- _Extract provided_
══════════════════════════════

Table of Contents
- Summary
- Sampling
- Bandwidth
- Waveform Interpolation
- References
Summary
This is the first publish of this series where I present some aspects that distort electrical signal measurement result. In this article I will focus on artifacts introduced by improper oscilloscope parameter selection and settings related to sampling. This one focus on what happens in the scope itself after the signal has entered an oscilloscope.
Sampling
Digital real-time oscilloscopes create representation of waveform by sampling the signal using an ADC. This is not an ideal process. The signal goes through conditioning circuit, sampled by ADC, processed by DSP and finally displayed.
The higher the sample rate vs the signal bandwidth, the more fidelity there is to recreate the signal. According to sampling theory, you need a sample rate at least 2 times the signal bandwidth.
Bandwidth
System bandwidth, including those of the oscilloscope, the probe, and any other component that may be involved, is an important parameter to consider. Usually, we choose a bandwidth according to the bandwidth or edge rate of the signal. For example, measuring a GPIO would usually call for a modest bandwidth of 500MHz or less.
When selecting the bandwidth, we should consider the edge rate, that is the rise or fall time of the signal. In general, we should opt to have a system bandwidth that is at least as large as the signal bandwidth using a Gaussian approximation for the input filtration stage for the scope.
Here, we’ve set the low-pass bandwidth to the inverse of the rise time for the digital signal we want to measure, which will provide plenty of headroom for our measurement. Note that, for a first-order filter, the signal bandwidth is 0.35 divided by the rise time (so-called knee frequency), but higher-order filters will have different values in the numerator. The typical rule of thumb is that our oscilloscope bandwidth should be double the signal bandwidth for the given filter order on our oscilloscope front-end, but setting the numerator to 1 provides about 3x bandwidth.
Key Point: When calculating the required bandwidth, using 1 to divide the rise time. This gives enough bandwidth margin in almost every case.
Bandwidth and Sample Rate in Digital Oscilloscopes
The analog front-end in digital oscilloscopes are modelled as a high-order low pass filter. It will have a cut-off frequency near the stated bandwidth of that oscilloscope. When you are using the maximum sample rate the scope can offer, the sample rate is usually 2 to 10 or more times the bandwidth, providing sufficient sample points.
However, as the sample rate is turned down either manually or automatically by the scope due to long acquisition, the sample rate may no longer be enough for the signal bandwidth that is entering the ADC.

══════════════════════════════

Rewrite the oscilloscope article from the words "Bandwidth and Sample" through "entering the ADC.", swapping "cut-off frequency" for "corner frequency". The items that come after this article are separate material.

- _Data extract_
══════════════════════════════

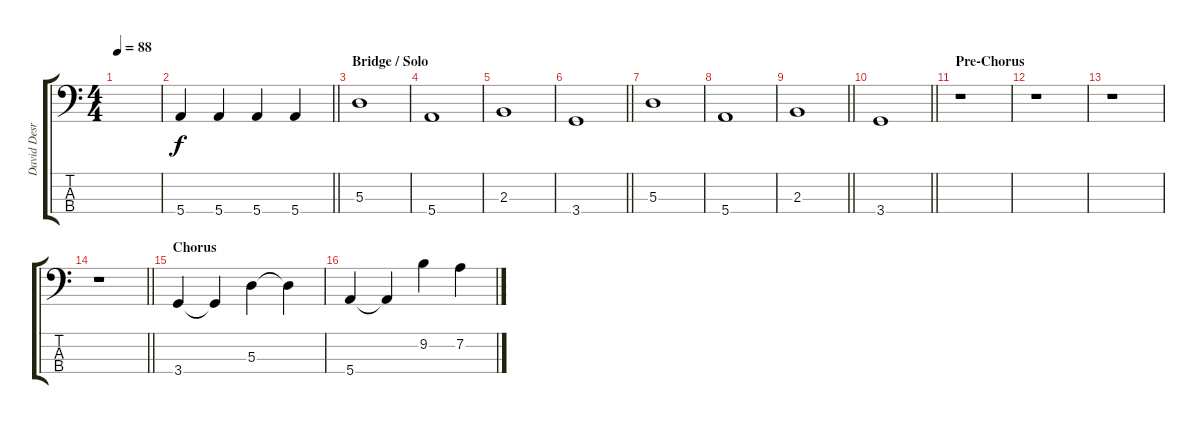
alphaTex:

\track ("David Desrosiers" "David Desr") {instrument electricbassfinger}
\staff {score tabs}
\tuning (G2 D2 A1 E1) {hide}
\ts (4 4)
\tempo 88
\clef f4
\ks c
|
\barLineRight lightlight
5.4.4 5.4.4 5.4.4 5.4.4 |
\section ("" "Bridge / Solo")
5.3.1 |
5.4.1 |
2.3.1 |
\barLineRight lightlight
3.4.1 |
5.3.1 |
5.4.1 |
\barLineRight lightlight
2.3.1 |
\barLineRight lightlight
3.4.1 |
\section ("" "Pre-Chorus")
r.1 |
r.1 |
r.1 |
\barLineRight lightlight
r.1 |
\section ("" "Chorus")
3.4.4 3.4{t}.4 5.3.4 5.3{t}.4 |
5.4.4 5.4{t}.4 9.2.4 7.2.4
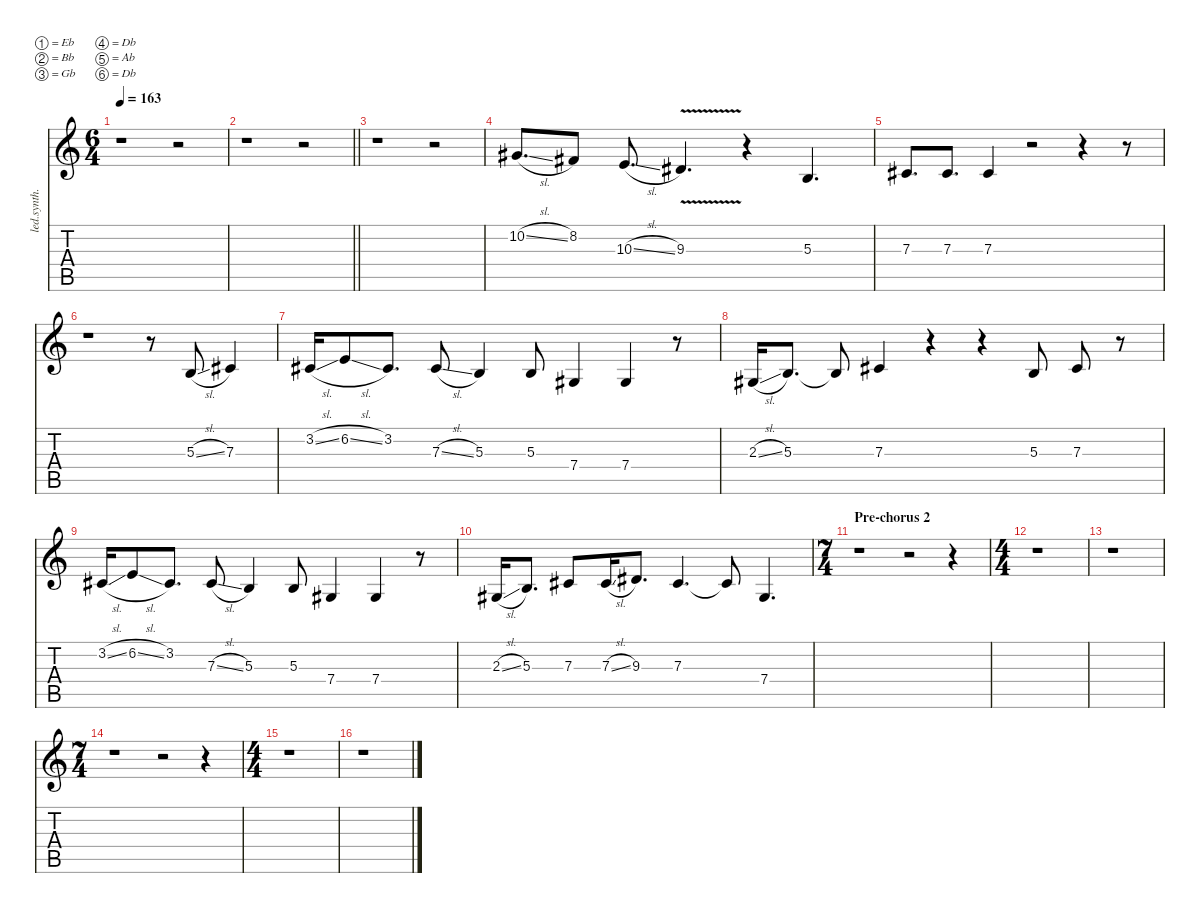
\defaultSystemsLayout 4
\hideDynamics
\bracketExtendMode nobrackets
\otherSystemsTrackNameOrientation horizontal
\track ("Backing vocals" "led.synth.") {instrument lead6voice}
\staff {score tabs}
\tuning (Eb4 Bb3 Gb3 Db3 Ab2 Db2)
\ts (6 4)
\tempo 163
\clef g2
\ks c
r.1{dy f} r.2 |
\barLineRight lightlight
r.1 r.2 |
\section ("" "")
r.1 r.2 |
10.2{sl acc #}.8{d} 8.2{acc #}.8 10.3{sl}.8{d} 9.3{v acc #}.4{d} r.4 5.3.4{d} |
7.3{acc #}.8{d} 7.3{acc #}.8{d} 7.3{acc #}.4 r.2 r.4 r.8 |
r.1 r.8 5.3{sl}.8 7.3{acc #}.4 |
3.2{sl acc #}.16 6.2{sl}.8 3.2{acc #}.8{d} 7.3{sl acc #}.8 5.3.4 5.3.8 7.4{acc #}.4 7.4{acc #}.4 r.8 |
2.3{sl acc #}.16 5.3.8{d} 5.3{t}.8 7.3{acc #}.4 r.4 r.4 5.3.8 7.3{acc #}.8 r.8 |
3.2{sl acc #}.16 6.2{sl}.8 3.2{acc #}.8{d} 7.3{sl acc #}.8 5.3.4 5.3.8 7.4{acc #}.4 7.4{acc #}.4 r.8 |
2.3{sl acc #}.16 5.3.8{d} 7.3{acc #}.8 7.3{sl acc #}.16 9.3{acc #}.8{d} 7.3{acc #}.4{d} 7.3{t acc #}.8 7.4{acc #}.4{d} |
\ts (7 4)
\beaming (8 6 6 2)
\section ("" "Pre-chorus 2")
r.1 r.2 r.4 |
\ts (4 4)
\beaming (8 6 6)
r.1 |
r.1 |
\ts (7 4)
\beaming (8 6 6 2)
r.1 r.2 r.4 |
\ts (4 4)
\beaming (8 6 6)
r.1 |
r.1
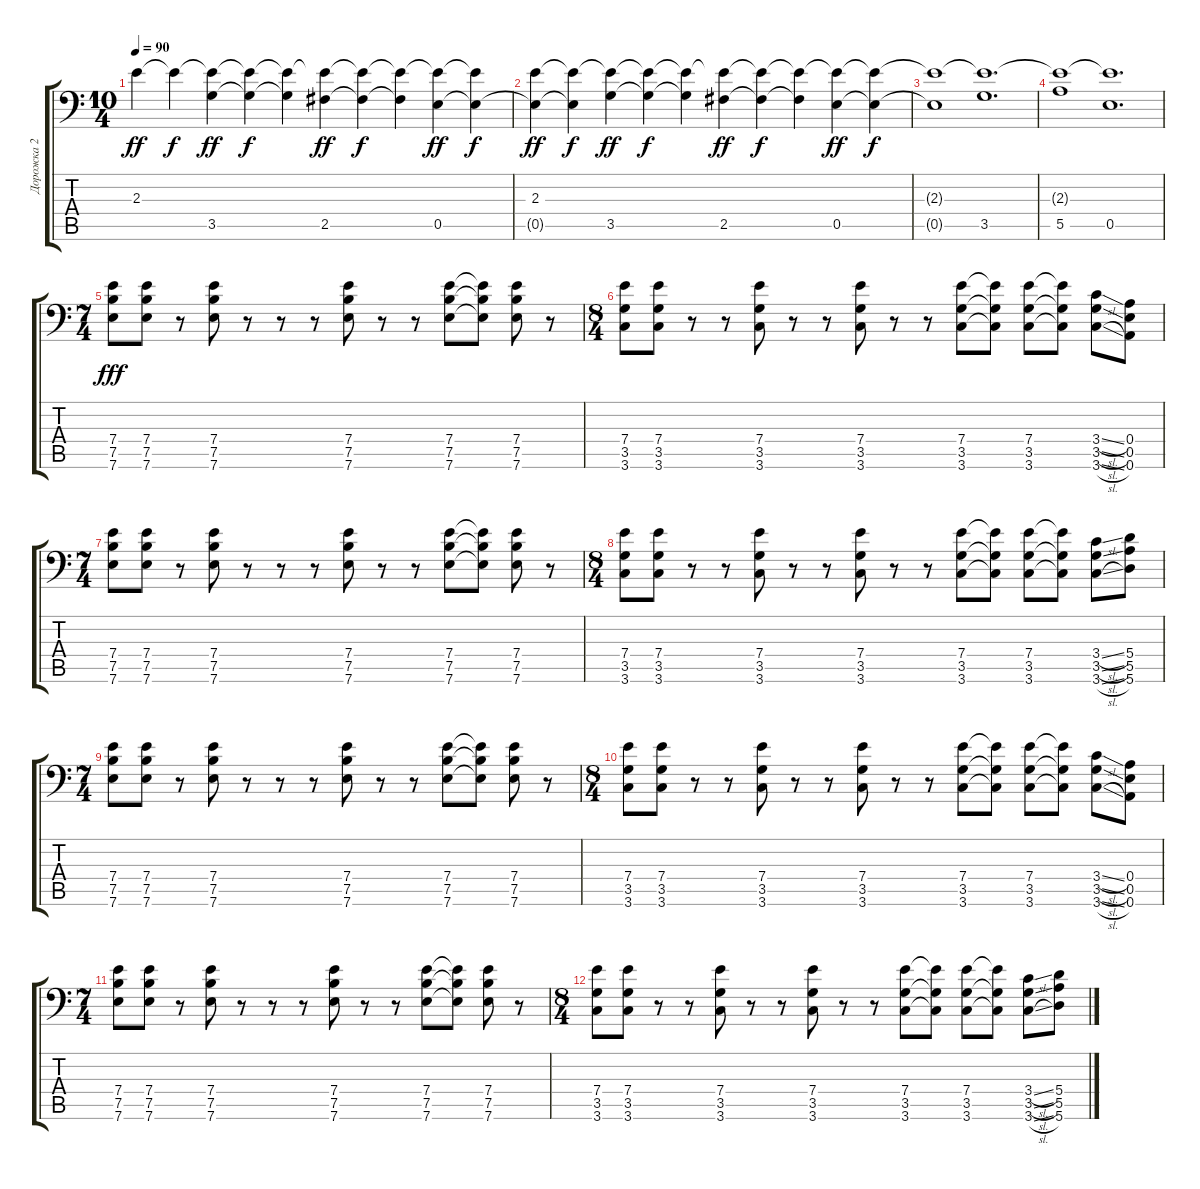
\track ("Дорожка 2" "Дорожка 2") {instrument acousticguitarsteel}
\staff {score tabs}
\tuning (B3 Gb3 D3 A2 E2 A1) {hide}
\ts (10 4)
\tempo 90
\clef f4
\ks c
2.3.4{dy ff instrument electricguitarjazz} 2.3{t}.4{dy f} (2.3{t} 3.5).4{dy ff} (2.3{t} 3.5{t}).4{dy f} (2.3{t} 3.5{t}).4 (2.3{t} 2.5).4{dy ff} (2.3{t} 2.5{t}).4{dy f} (2.3{t} 2.5{t}).4 (2.3{t} 0.5).4{dy ff} (2.3{t} 0.5{t}).4{dy f} |
(2.3 0.5{t}).4{dy ff instrument electricguitarjazz} (2.3{t} 0.5{t}).4{dy f} (2.3{t} 3.5).4{dy ff} (2.3{t} 3.5{t}).4{dy f} (2.3{t} 3.5{t}).4 (2.3{t} 2.5).4{dy ff} (2.3{t} 2.5{t}).4{dy f} (2.3{t} 2.5{t}).4 (2.3{t} 0.5).4{dy ff} (2.3{t} 0.5{t}).4{dy f} |
(2.3{t} 0.5{t}).1 (2.3{t} 3.5).1{d} |
(2.3{t} 5.5).1 (2.3{t} 0.5).1{d} |
\ts (7 4)
(7.4 7.5 7.6).8{dy fff} (7.4 7.5 7.6).8 r.8 (7.4 7.5 7.6).8 r.8 r.8 r.8 (7.4 7.5 7.6).8 r.8 r.8 (7.4 7.5 7.6).8 (7.4{t} 7.5{t} 7.6{t}).8 (7.4 7.5 7.6).8 r.8 |
\ts (8 4)
(7.4 3.5 3.6).8 (7.4 3.5 3.6).8 r.8 r.8 (7.4 3.5 3.6).8 r.8 r.8 (7.4 3.5 3.6).8 r.8 r.8 (7.4 3.5 3.6).8 (7.4{t} 3.5{t} 3.6{t}).8 (7.4 3.5 3.6).8 (7.4{t} 3.5{t} 3.6{t}).8 (3.4{sl} 3.5{sl} 3.6{sl}).8 (0.4 0.5 0.6).8 |
\ts (7 4)
(7.4 7.5 7.6).8 (7.4 7.5 7.6).8 r.8 (7.4 7.5 7.6).8 r.8 r.8 r.8 (7.4 7.5 7.6).8 r.8 r.8 (7.4 7.5 7.6).8 (7.4{t} 7.5{t} 7.6{t}).8 (7.4 7.5 7.6).8 r.8 |
\ts (8 4)
(7.4 3.5 3.6).8 (7.4 3.5 3.6).8 r.8 r.8 (7.4 3.5 3.6).8 r.8 r.8 (7.4 3.5 3.6).8 r.8 r.8 (7.4 3.5 3.6).8 (7.4{t} 3.5{t} 3.6{t}).8 (7.4 3.5 3.6).8 (7.4{t} 3.5{t} 3.6{t}).8 (3.4{sl} 3.5{sl} 3.6{sl}).8 (5.4 5.5 5.6).8 |
\ts (7 4)
(7.4 7.5 7.6).8 (7.4 7.5 7.6).8 r.8 (7.4 7.5 7.6).8 r.8 r.8 r.8 (7.4 7.5 7.6).8 r.8 r.8 (7.4 7.5 7.6).8 (7.4{t} 7.5{t} 7.6{t}).8 (7.4 7.5 7.6).8 r.8 |
\ts (8 4)
(7.4 3.5 3.6).8 (7.4 3.5 3.6).8 r.8 r.8 (7.4 3.5 3.6).8 r.8 r.8 (7.4 3.5 3.6).8 r.8 r.8 (7.4 3.5 3.6).8 (7.4{t} 3.5{t} 3.6{t}).8 (7.4 3.5 3.6).8 (7.4{t} 3.5{t} 3.6{t}).8 (3.4{sl} 3.5{sl} 3.6{sl}).8 (0.4 0.5 0.6).8 |
\ts (7 4)
(7.4 7.5 7.6).8 (7.4 7.5 7.6).8 r.8 (7.4 7.5 7.6).8 r.8 r.8 r.8 (7.4 7.5 7.6).8 r.8 r.8 (7.4 7.5 7.6).8 (7.4{t} 7.5{t} 7.6{t}).8 (7.4 7.5 7.6).8 r.8 |
\ts (8 4)
(7.4 3.5 3.6).8 (7.4 3.5 3.6).8 r.8 r.8 (7.4 3.5 3.6).8 r.8 r.8 (7.4 3.5 3.6).8 r.8 r.8 (7.4 3.5 3.6).8 (7.4{t} 3.5{t} 3.6{t}).8 (7.4 3.5 3.6).8 (7.4{t} 3.5{t} 3.6{t}).8 (3.4{sl} 3.5{sl} 3.6{sl}).8 (5.4 5.5 5.6).8
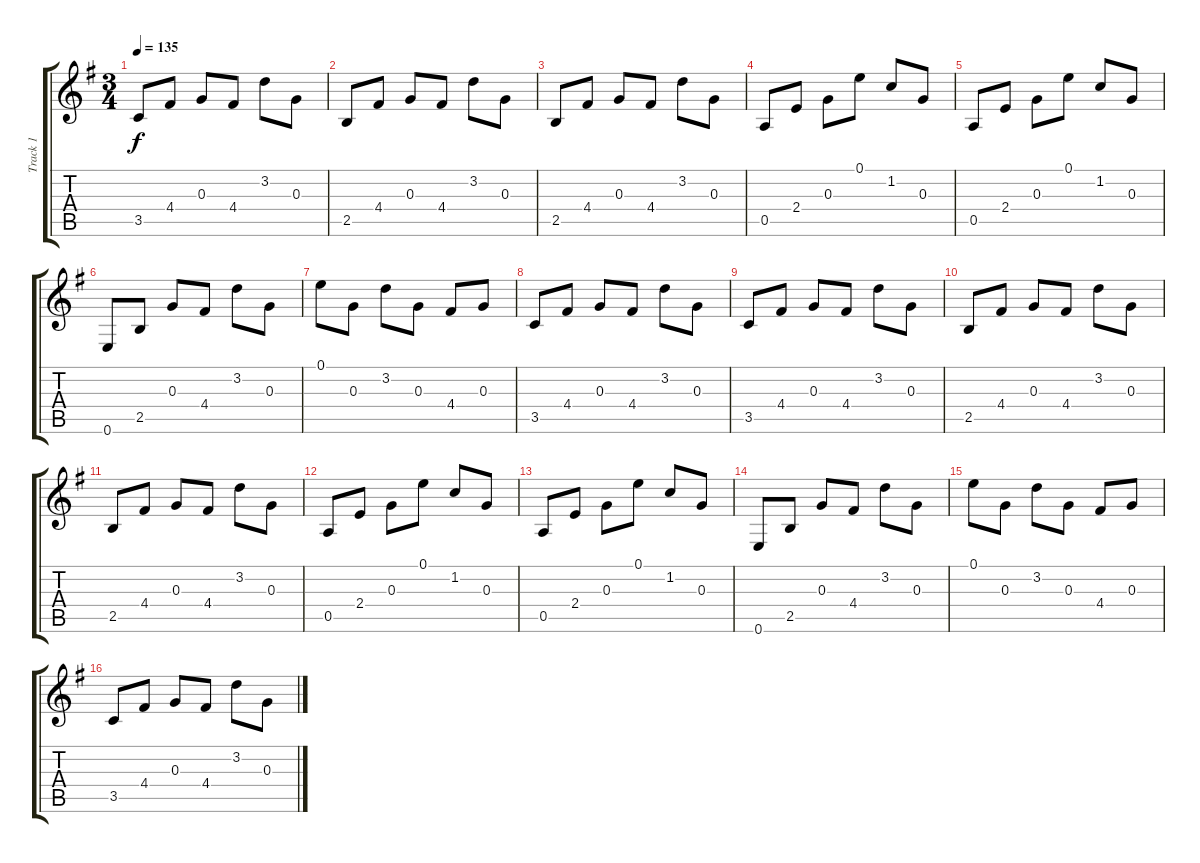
\track ("Track 1" "Track 1") {instrument acousticguitarsteel}
\staff {score tabs}
\tuning (E4 B3 G3 D3 A2 E2) {hide}
\ts (3 4)
\tempo 135
\clef g2
\ks g
3.5.8{dy f} 4.4.8 0.3.8 4.4.8 3.2.8 0.3.8 |
2.5.8 4.4.8 0.3.8 4.4.8 3.2.8 0.3.8 |
2.5.8 4.4.8 0.3.8 4.4.8 3.2.8 0.3.8 |
0.5.8 2.4.8 0.3.8 0.1.8 1.2.8 0.3.8 |
0.5.8 2.4.8 0.3.8 0.1.8 1.2.8 0.3.8 |
0.6.8 2.5.8 0.3.8 4.4.8 3.2.8 0.3.8 |
0.1.8 0.3.8 3.2.8 0.3.8 4.4.8 0.3.8 |
3.5.8 4.4.8 0.3.8 4.4.8 3.2.8 0.3.8 |
3.5.8 4.4.8 0.3.8 4.4.8 3.2.8 0.3.8 |
2.5.8 4.4.8 0.3.8 4.4.8 3.2.8 0.3.8 |
2.5.8 4.4.8 0.3.8 4.4.8 3.2.8 0.3.8 |
0.5.8 2.4.8 0.3.8 0.1.8 1.2.8 0.3.8 |
0.5.8 2.4.8 0.3.8 0.1.8 1.2.8 0.3.8 |
0.6.8 2.5.8 0.3.8 4.4.8 3.2.8 0.3.8 |
0.1.8 0.3.8 3.2.8 0.3.8 4.4.8 0.3.8 |
3.5.8 4.4.8 0.3.8 4.4.8 3.2.8 0.3.8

══════════════════════════════

- _Final answer_
Bandwidth and Sample Rate in Digital Oscilloscopes
The analog front-end in digital oscilloscopes are modelled as a high-order low pass filter. It will have a corner frequency near the stated bandwidth of that oscilloscope. When you are using the maximum sample rate the scope can offer, the sample rate is usually 2 to 10 or more times the bandwidth, providing sufficient sample points.
However, as the sample rate is turned down either manually or automatically by the scope due to long acquisition, the sample rate may no longer be enough for the signal bandwidth that is entering the ADC.